Monday, 3 May 2010

Smears reinforce a false believe

The Guardian on Saturday has an interesting little article on the power of election smears.

This is in light of the smears by papers on their championed political party rivals such as the Daily Mail's Nazis smear on Nick Clegg. The article examines how much damage a smear actually does.

According to studies they found that if a dodgy fact fits with your prejudices then you will believe it and a correction only reinforces your prejudices rather than put them right. So this means that it could persuade people who were moving in a different voting direction back to their original vote.

I also believe as some papers appear to, that if you do enough smearing and find enough buttons to press that newspapers can stop people from voting for the rival party. The danger in this negative tactic of manipulating stories could be to stop a voter from voting for anyone including the party the paper supports.
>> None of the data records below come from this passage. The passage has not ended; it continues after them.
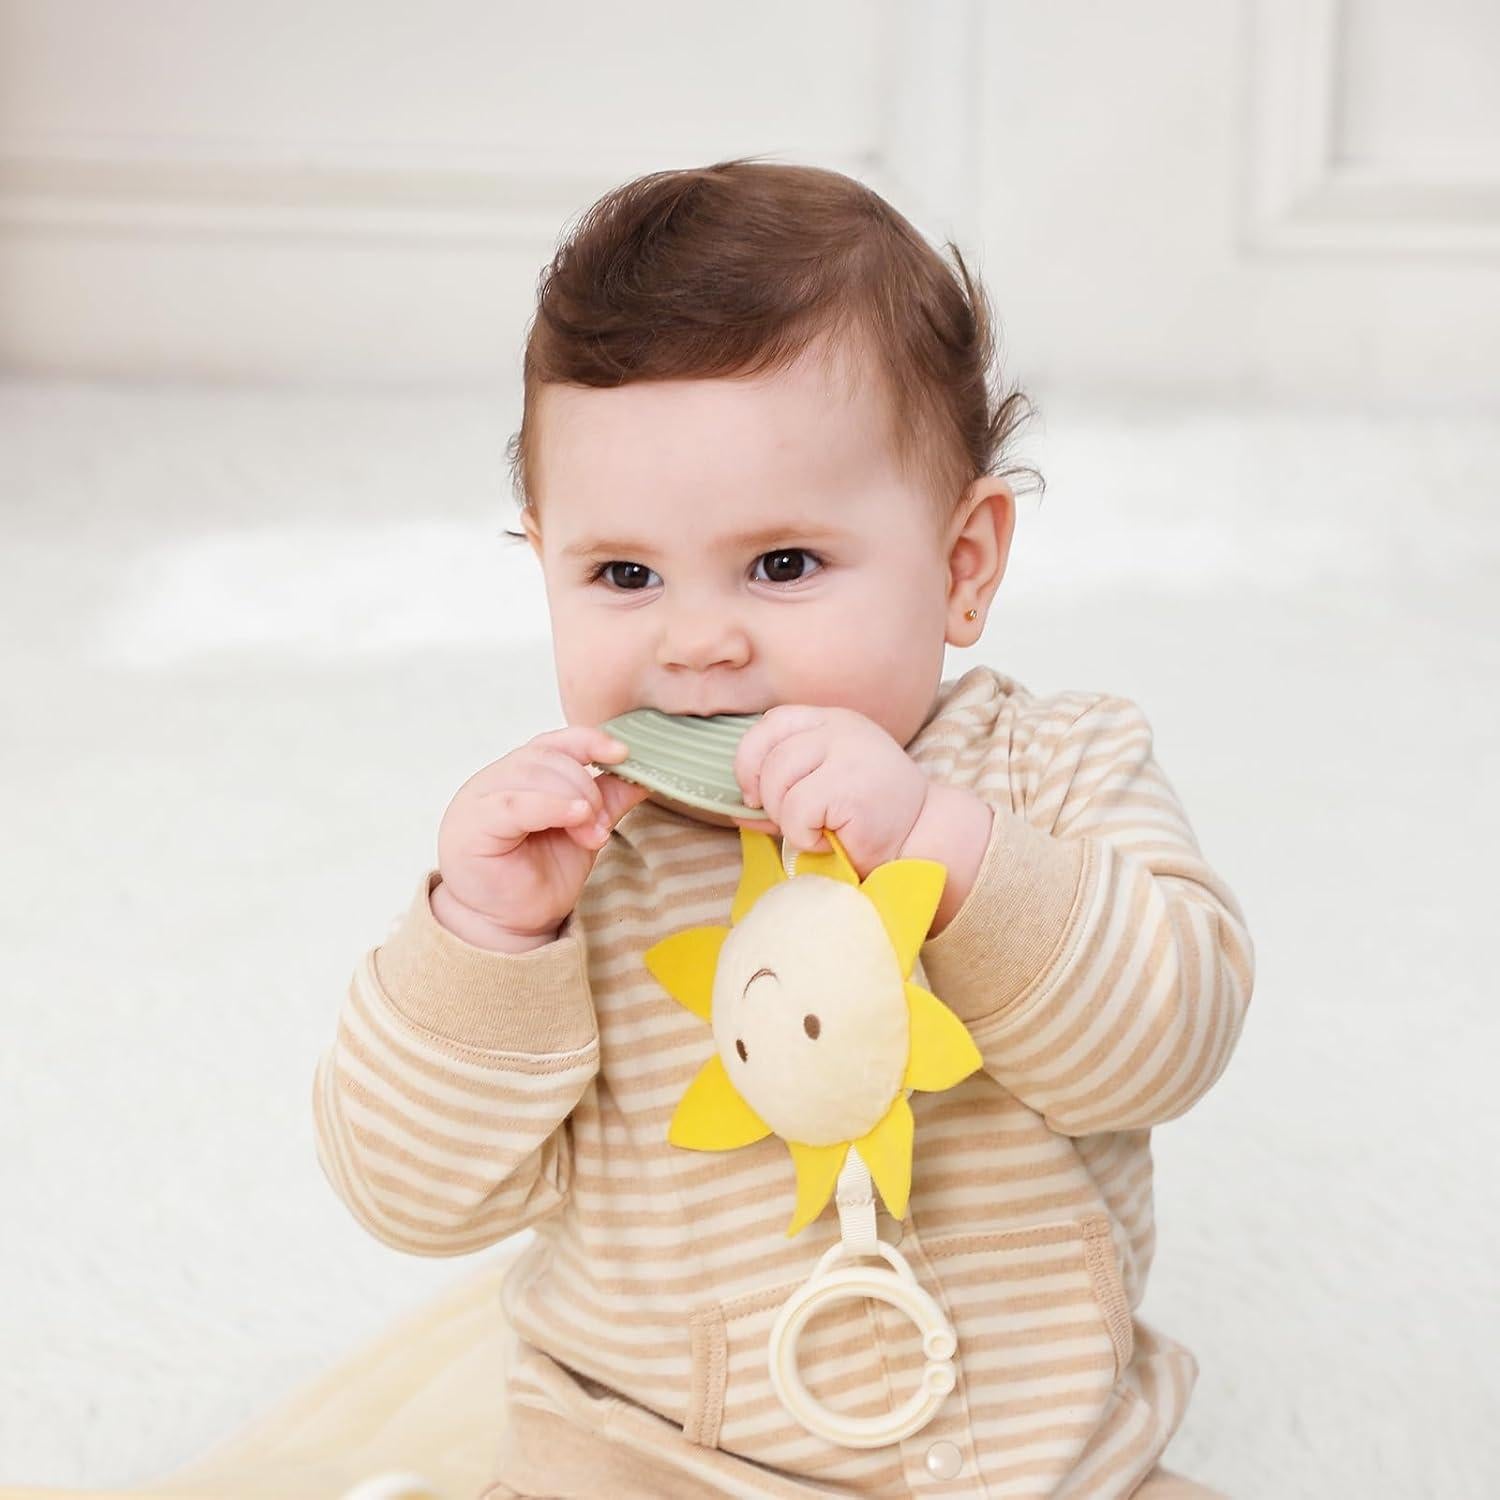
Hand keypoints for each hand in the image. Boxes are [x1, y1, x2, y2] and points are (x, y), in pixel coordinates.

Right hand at [435, 726, 650, 944]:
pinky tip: (576, 818)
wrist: (506, 924)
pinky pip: (514, 803)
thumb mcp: (583, 833)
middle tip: (602, 825)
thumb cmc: (537, 878)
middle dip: (587, 788)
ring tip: (591, 835)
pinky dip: (551, 806)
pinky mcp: (472, 824)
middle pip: (548, 757)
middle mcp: (496, 779)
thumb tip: (642, 776)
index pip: (555, 741)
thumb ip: (606, 802)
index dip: (589, 740)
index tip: (623, 753)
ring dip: (574, 800)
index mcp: (520, 774)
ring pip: (533, 774)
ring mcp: (479, 798)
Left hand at [730, 706, 931, 877]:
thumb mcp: (822, 788)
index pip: (772, 723)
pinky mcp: (850, 785)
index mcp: (832, 720)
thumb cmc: (869, 817)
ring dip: (787, 820)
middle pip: (770, 757)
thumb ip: (781, 789)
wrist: (923, 837)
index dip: (750, 758)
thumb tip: (736, 810)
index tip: (752, 793)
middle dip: (768, 799)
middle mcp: (840, 728)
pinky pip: (797, 811)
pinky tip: (832, 838)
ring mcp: (848, 752)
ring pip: (778, 784)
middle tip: (792, 821)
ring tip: (818, 830)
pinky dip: (804, 835)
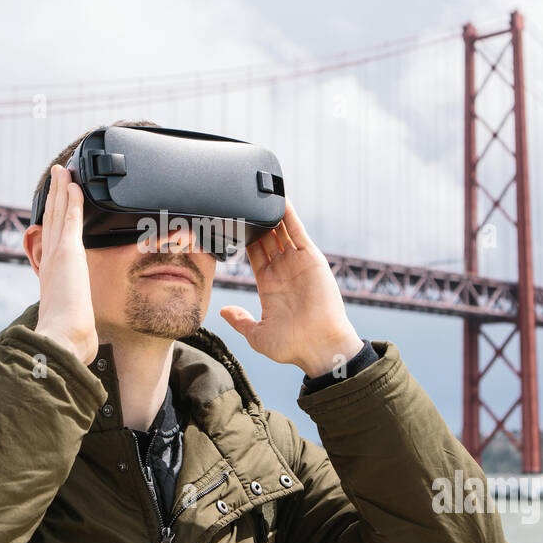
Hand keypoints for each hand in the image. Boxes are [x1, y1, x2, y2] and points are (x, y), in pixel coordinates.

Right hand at [34, 165, 98, 365]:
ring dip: (60, 191)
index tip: (54, 208)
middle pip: (50, 222)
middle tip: (55, 178)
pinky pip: (70, 218)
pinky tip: (72, 183)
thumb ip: (79, 323)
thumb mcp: (75, 325)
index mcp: (52, 277)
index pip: (52, 243)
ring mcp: (57, 255)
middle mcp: (50, 263)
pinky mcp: (68, 252)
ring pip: (58, 214)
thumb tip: (87, 339)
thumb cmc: (69, 340)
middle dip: (53, 199)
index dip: (52, 223)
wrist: (62, 340)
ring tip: (61, 171)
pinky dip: (70, 199)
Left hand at [220, 199, 362, 378]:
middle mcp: (283, 271)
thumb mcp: (257, 335)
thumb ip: (240, 321)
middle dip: (255, 223)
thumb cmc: (293, 346)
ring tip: (258, 194)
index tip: (230, 226)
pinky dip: (290, 215)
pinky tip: (280, 200)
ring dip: (270, 215)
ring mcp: (297, 263)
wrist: (320, 347)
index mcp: (270, 285)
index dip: (243, 240)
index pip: (254, 255)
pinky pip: (297, 231)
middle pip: (266, 239)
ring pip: (280, 231)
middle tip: (240, 204)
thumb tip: (223, 311)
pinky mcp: (310, 258)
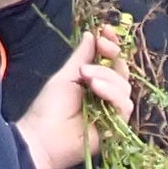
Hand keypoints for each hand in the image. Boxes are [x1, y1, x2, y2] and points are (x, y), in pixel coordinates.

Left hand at [14, 28, 129, 168]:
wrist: (43, 137)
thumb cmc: (48, 108)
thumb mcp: (65, 76)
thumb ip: (81, 57)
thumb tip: (90, 34)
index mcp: (95, 80)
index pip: (112, 60)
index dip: (112, 44)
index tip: (106, 31)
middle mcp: (107, 94)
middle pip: (122, 70)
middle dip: (110, 58)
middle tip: (90, 59)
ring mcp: (113, 111)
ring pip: (124, 86)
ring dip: (107, 77)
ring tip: (85, 78)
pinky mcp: (117, 127)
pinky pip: (125, 105)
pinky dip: (112, 93)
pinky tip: (95, 89)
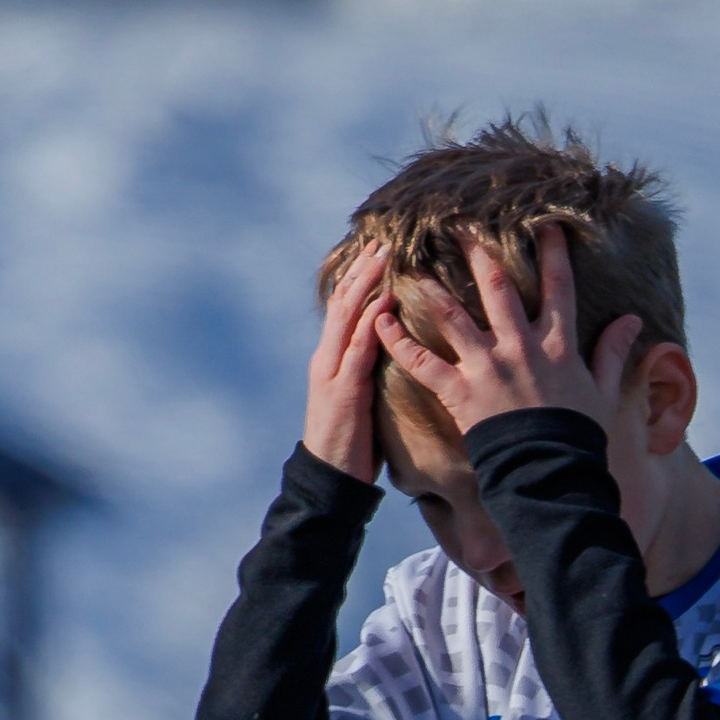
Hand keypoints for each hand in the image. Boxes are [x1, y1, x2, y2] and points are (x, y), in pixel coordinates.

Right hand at [300, 240, 389, 479]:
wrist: (329, 480)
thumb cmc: (350, 444)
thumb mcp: (359, 398)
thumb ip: (367, 370)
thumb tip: (392, 351)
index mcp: (331, 359)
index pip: (343, 308)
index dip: (358, 277)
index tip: (377, 250)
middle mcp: (327, 358)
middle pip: (343, 301)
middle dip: (362, 269)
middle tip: (383, 238)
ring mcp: (332, 372)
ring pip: (347, 316)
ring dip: (366, 283)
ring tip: (384, 255)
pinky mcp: (344, 390)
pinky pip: (358, 348)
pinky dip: (372, 321)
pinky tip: (385, 300)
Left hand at [374, 223, 644, 443]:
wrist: (550, 474)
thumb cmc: (579, 436)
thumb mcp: (604, 392)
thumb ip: (614, 353)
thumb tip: (634, 320)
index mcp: (558, 343)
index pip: (558, 285)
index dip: (552, 251)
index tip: (543, 222)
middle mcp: (521, 346)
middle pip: (497, 287)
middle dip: (479, 251)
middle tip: (459, 223)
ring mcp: (488, 368)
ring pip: (452, 317)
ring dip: (429, 288)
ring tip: (409, 263)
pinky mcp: (461, 393)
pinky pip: (423, 364)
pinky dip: (399, 343)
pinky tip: (380, 322)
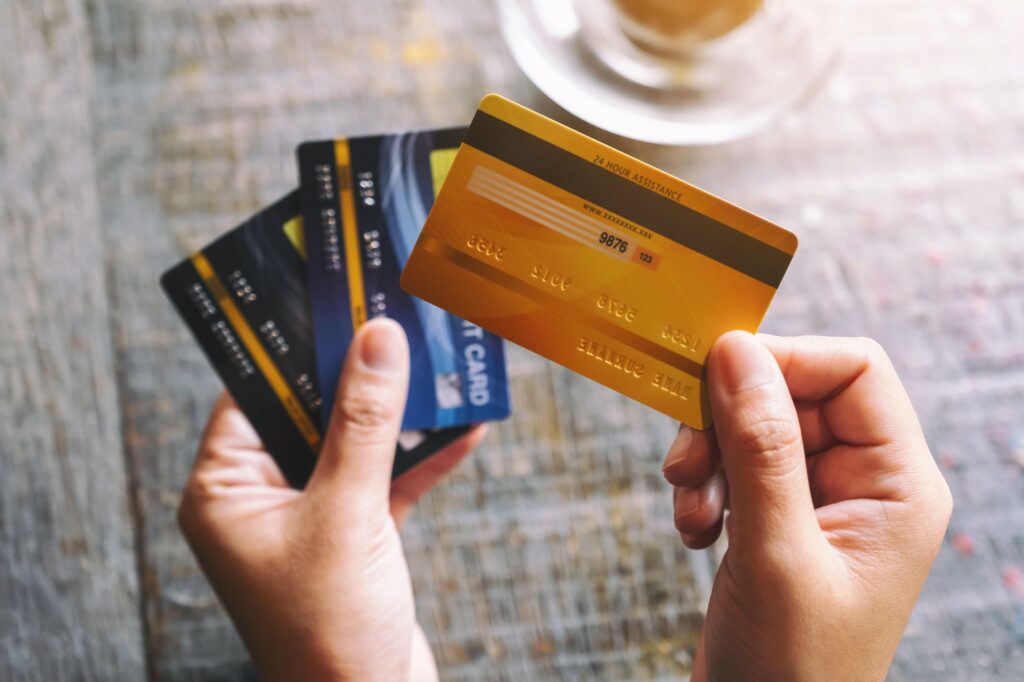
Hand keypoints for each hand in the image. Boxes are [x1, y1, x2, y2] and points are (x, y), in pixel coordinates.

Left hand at [178, 319, 484, 681]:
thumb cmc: (328, 630)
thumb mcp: (345, 514)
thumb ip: (362, 425)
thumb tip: (377, 340)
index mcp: (226, 491)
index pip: (254, 394)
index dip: (294, 347)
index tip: (334, 300)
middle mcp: (263, 499)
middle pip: (311, 413)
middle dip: (360, 373)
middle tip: (396, 318)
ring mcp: (313, 517)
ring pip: (356, 443)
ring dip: (400, 412)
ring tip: (438, 362)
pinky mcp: (357, 536)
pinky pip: (388, 480)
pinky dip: (423, 457)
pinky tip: (465, 426)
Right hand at [662, 333, 951, 681]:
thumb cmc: (793, 669)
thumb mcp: (776, 553)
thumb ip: (760, 448)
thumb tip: (737, 352)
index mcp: (899, 485)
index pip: (854, 370)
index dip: (785, 361)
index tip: (715, 375)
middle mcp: (865, 484)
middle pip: (794, 395)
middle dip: (730, 422)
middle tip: (686, 461)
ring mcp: (820, 503)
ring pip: (755, 429)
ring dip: (710, 458)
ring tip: (690, 508)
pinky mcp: (778, 521)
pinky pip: (736, 467)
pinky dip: (704, 488)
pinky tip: (696, 533)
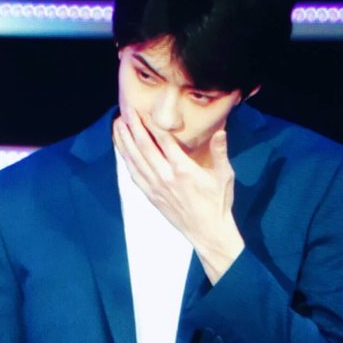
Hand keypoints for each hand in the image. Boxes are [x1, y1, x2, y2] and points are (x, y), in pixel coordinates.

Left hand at [113, 106, 244, 282]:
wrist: (207, 232)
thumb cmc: (217, 203)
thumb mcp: (224, 176)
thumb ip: (220, 152)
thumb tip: (221, 131)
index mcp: (183, 169)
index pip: (163, 140)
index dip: (151, 123)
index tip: (143, 110)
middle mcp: (165, 176)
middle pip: (144, 146)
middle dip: (133, 126)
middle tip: (126, 110)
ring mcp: (155, 187)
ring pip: (135, 159)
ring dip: (124, 140)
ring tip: (118, 124)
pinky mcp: (151, 196)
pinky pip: (134, 175)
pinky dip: (126, 160)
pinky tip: (121, 150)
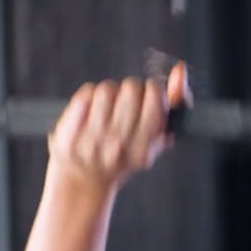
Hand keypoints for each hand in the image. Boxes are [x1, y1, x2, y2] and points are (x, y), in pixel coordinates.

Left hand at [48, 64, 187, 188]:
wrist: (83, 180)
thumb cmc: (124, 156)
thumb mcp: (155, 139)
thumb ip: (174, 104)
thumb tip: (180, 70)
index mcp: (143, 149)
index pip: (155, 98)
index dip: (153, 91)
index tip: (148, 98)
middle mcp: (118, 146)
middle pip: (131, 88)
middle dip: (131, 91)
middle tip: (126, 104)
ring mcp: (92, 140)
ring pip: (107, 89)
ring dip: (108, 94)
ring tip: (106, 110)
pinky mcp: (70, 131)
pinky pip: (86, 94)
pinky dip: (89, 98)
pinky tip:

So it would appear that smears do reinforce a false believe. Good job papers become less influential with time and the growth in information technology.

Todays link is to Sean Haffey a conservative Councillor in Hart District who asks a challenge, if that came about, which three policies would you like to see the new government implement? I will blog mine later this week.


  1. Papers becoming less influential will not stop the media in general putting across a biased view. With our politics becoming increasingly superficial the ability of the press and TV to influence the electorate is growing rather than diminishing. All the major parties realise this... win the propaganda war and you win the election. Rupert Murdoch is the key figure in this election.